## TASK GOAL
Render the material as a numbered list, taking the stretch from the line that contains "Reading right to" through the end of the material, skipping blank lines and leaving out the pictures.

[Items listed in a dataset]
>>>

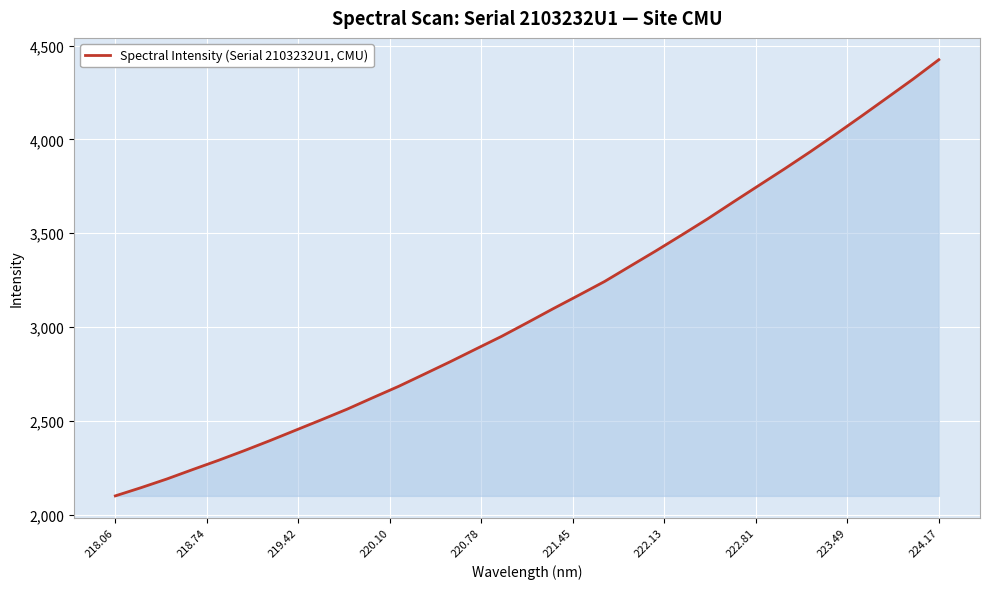

What is the difference between the maximum and minimum values?

2325.6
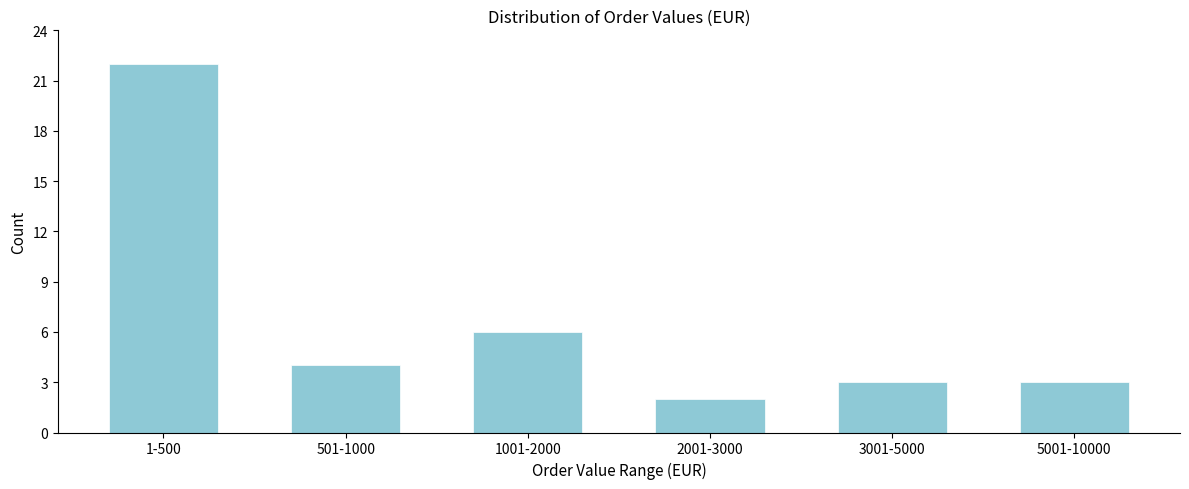

Reading right to left, transcribe all the data shown in this chart.

5001-10000=3	3001-5000=3	2001-3000=2	1001-2000=6	501-1000=4	1-500=22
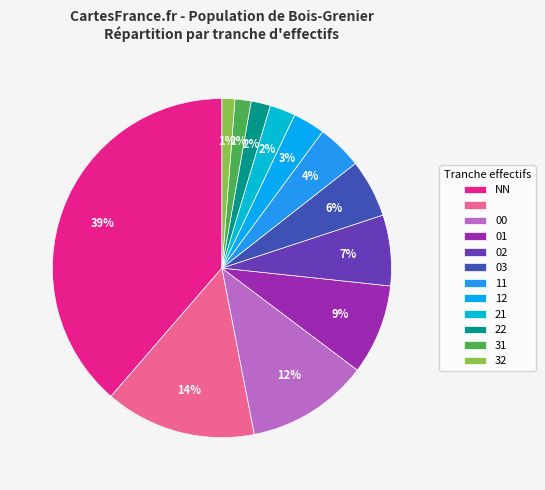

To the nearest percent, what is the average slice percentage?

8%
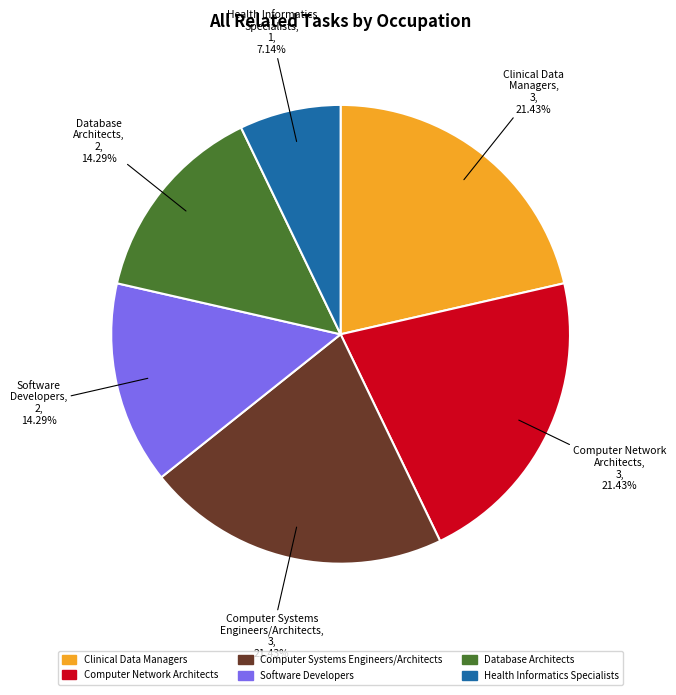

To the nearest percent, what is the difference between the largest and smallest slice percentages?

14%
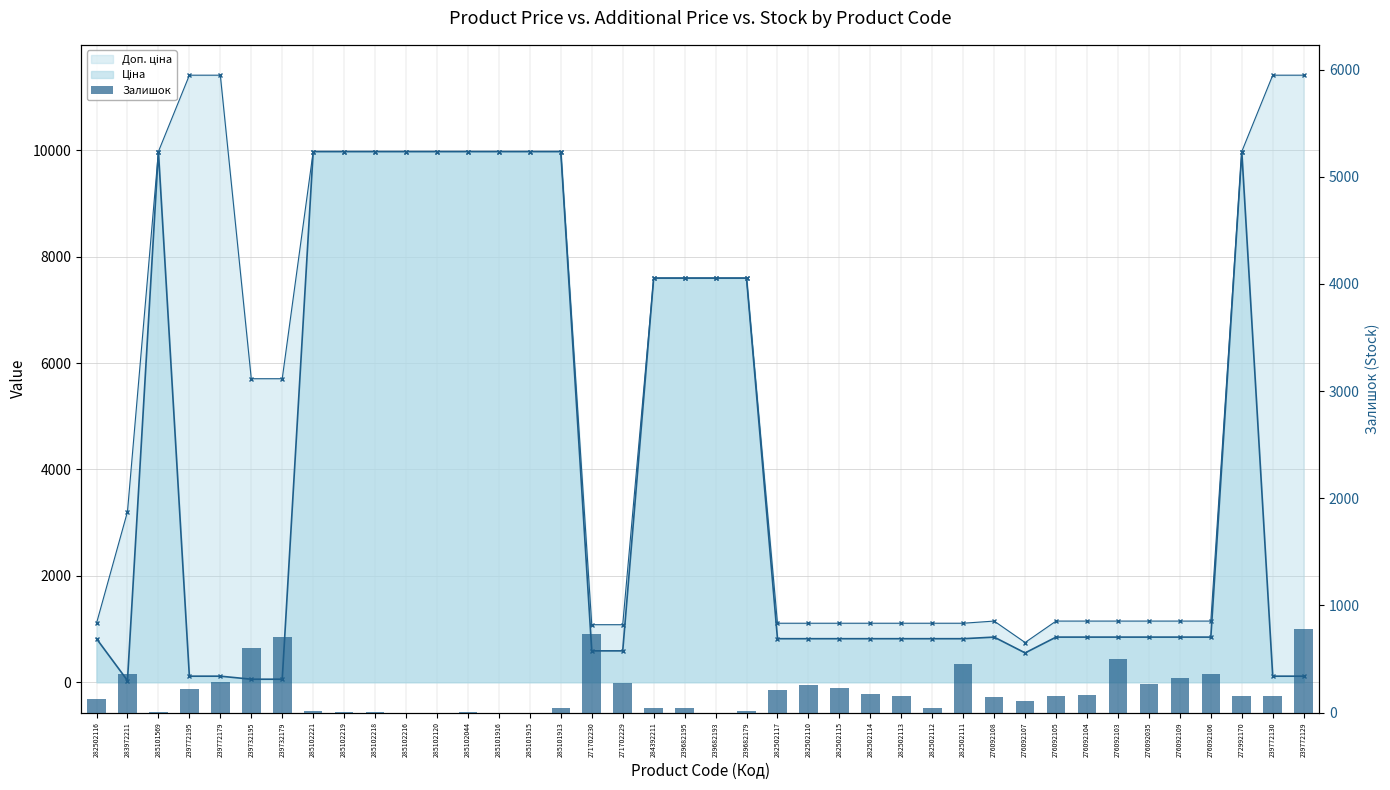

At which category does the chart reach its minimum across all series?

285102216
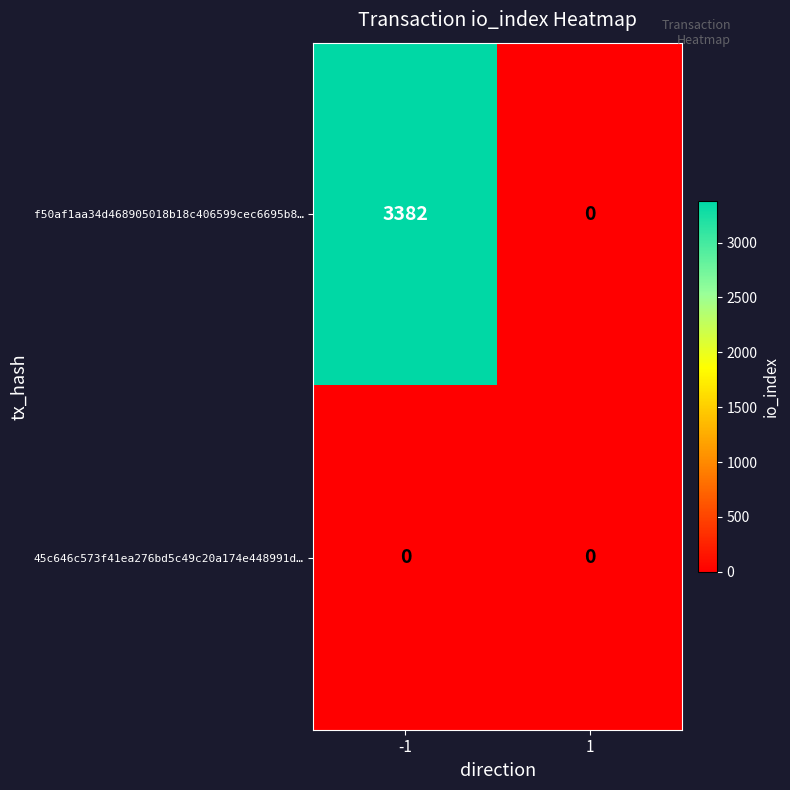

Which category has the highest value across all series?

-1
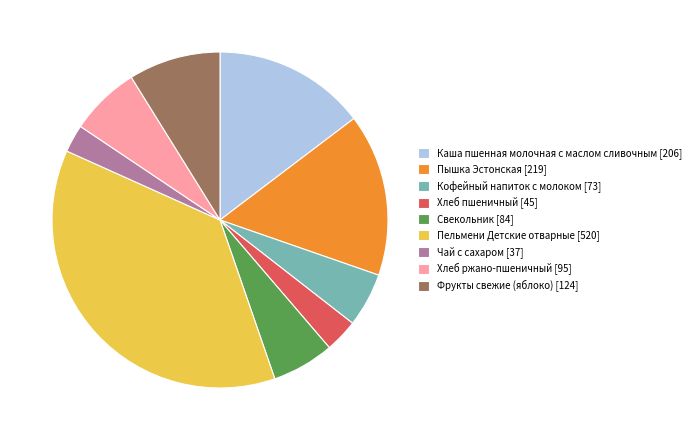

Is the sum of Пельмени Детские отварные [520] and Каша пшенная молочная с маслом сливочным [206] greater than half?

Yes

<<<

## RESULT FOR THIS EXERCISE
1. Reading right to left, transcribe all the data shown in this chart.
2. 5001-10000=3	3001-5000=3	2001-3000=2	1001-2000=6	501-1000=4	1-500=22
3. To the nearest percent, what is the average slice percentage?
4. 8%
5. To the nearest percent, what is the difference between the largest and smallest slice percentages?
6. 14%
7. At which category does the chart reach its minimum across all series?
8. 285102216
9. Which category has the highest value across all series?
10. -1
11. Is the sum of Пельмени Детские отварные [520] and Каша пшенная молочная с маслом сливочным [206] greater than half?
12. Yes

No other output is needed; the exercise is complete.